- Born: 9 January 1940 (age 86) Rome, Kingdom of Italy
- Occupation: businessman
- Height: 1.77 m (5 ft 10 in)

= Sergio Cragnotti =

Italian entrepreneur and author

Sergio Cragnotti (/it/; born 9 January 1940) is an Italian entrepreneur and sports executive.

One of the most high-profile and wealthy business figures in Italy in recent times, Cragnotti is best known for having been president of Lazio. However, his most influential position was as head of food conglomerate Cirio. This company included all Cirio food brands, as well as those of the acquired Del Monte Foods International from the late 1990s. In 1992, Cragnotti bought football team Lazio from previous owner Calleri. In December 1993, the Ontario Securities Commission fined him for insider trading. The Cragnotti family owned 80% of the Cirio group, which in turn owned a 51% stake in the Roman club. In 2002, the Cirio company declared default on its bonds. The default cost about 1.125 million euros to a plethora of small investors, most of them Italian.

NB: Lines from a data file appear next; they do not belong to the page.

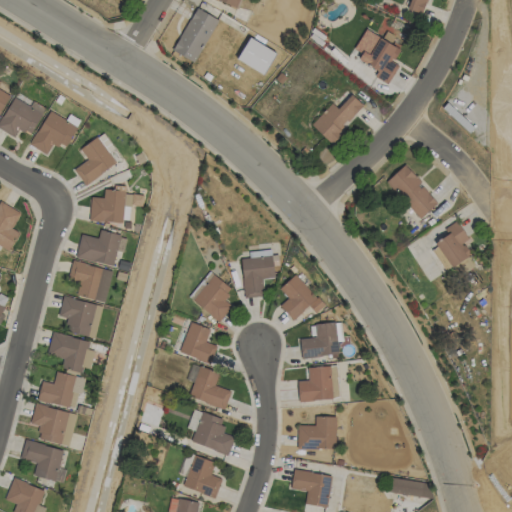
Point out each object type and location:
building: (230, 2)
building: (416, 6)
road: (138, 28)
building: (194, 35)
building: (255, 55)
building: (377, 55)
building: (20, 117)
building: (336, 117)
road: (403, 118)
building: (52, 132)
road: (450, 153)
building: (93, 161)
building: (411, 192)
road: (55, 200)
building: (112, 206)
road: (306, 210)
building: (7, 226)
building: (453, 244)
building: (98, 247)
building: (254, 275)
building: (90, 280)
building: (211, 296)
building: (297, 297)
building: (79, 315)
building: (321, 340)
building: (196, 343)
road: (19, 345)
building: (70, 351)
road: (6, 368)
building: (318, 384)
building: (207, 388)
building: (60, 390)
building: (52, 424)
road: (265, 431)
building: (316, 434)
building: (41, 459)
building: (200, 477)
building: (311, 486)
building: (404, 486)
building: (24, 497)
building: (184, 506)
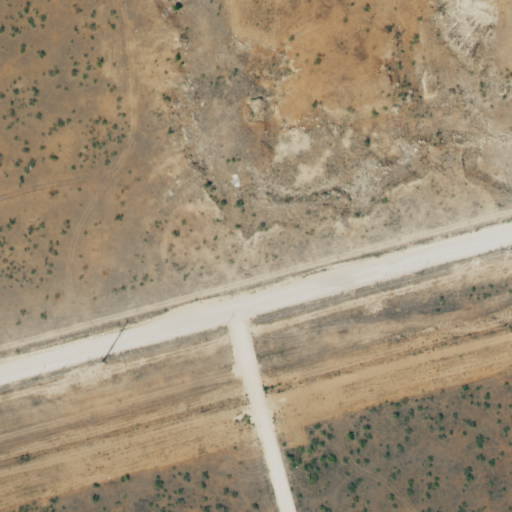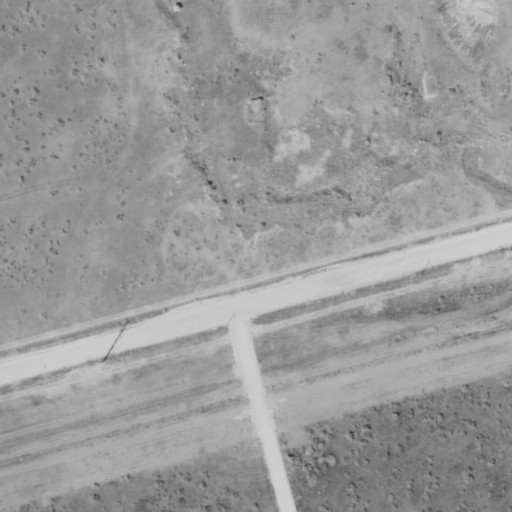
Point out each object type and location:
power tower: (472, 260)
road: (256, 296)
power tower: (96, 363)
road: (253, 408)
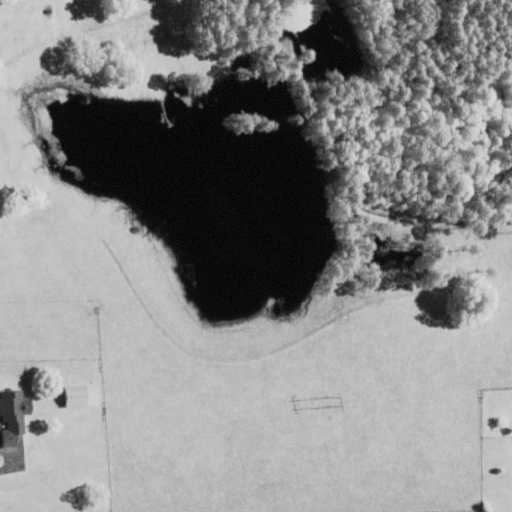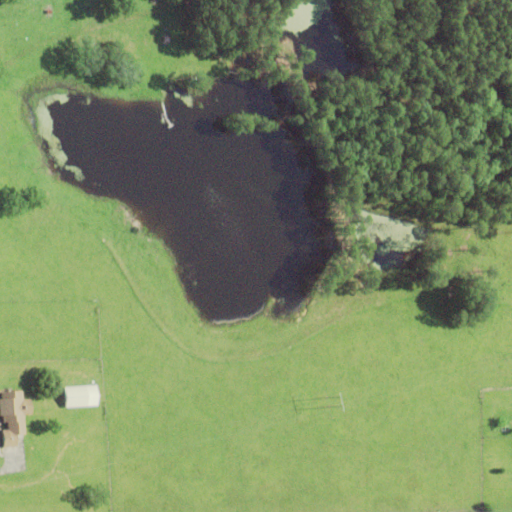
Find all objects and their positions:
building: (76, 395)
building: (80, 398)
building: (11, 415)
building: (13, 418)
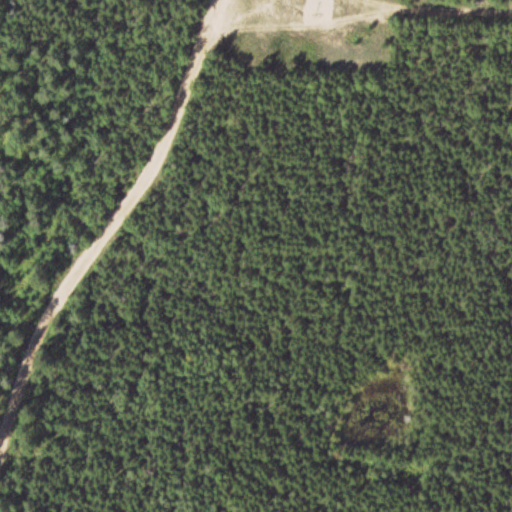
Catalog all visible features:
road: (352, 20)
road: (110, 211)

Cragnotti presided over perhaps the most successful period in Lazio's recent history, ploughing in record amounts of money which attracted notable athletes such as Pavel Nedvěd, Christian Vieri and Marcelo Salas. His successes included winning both Serie A, along with the final European Cup Winners' Cup, both under the guidance of close friend Sven-Göran Eriksson.

In November 2006, he published his autobiography, titled Un calcio al cuore, co-written with Fabrizio Pennacchia.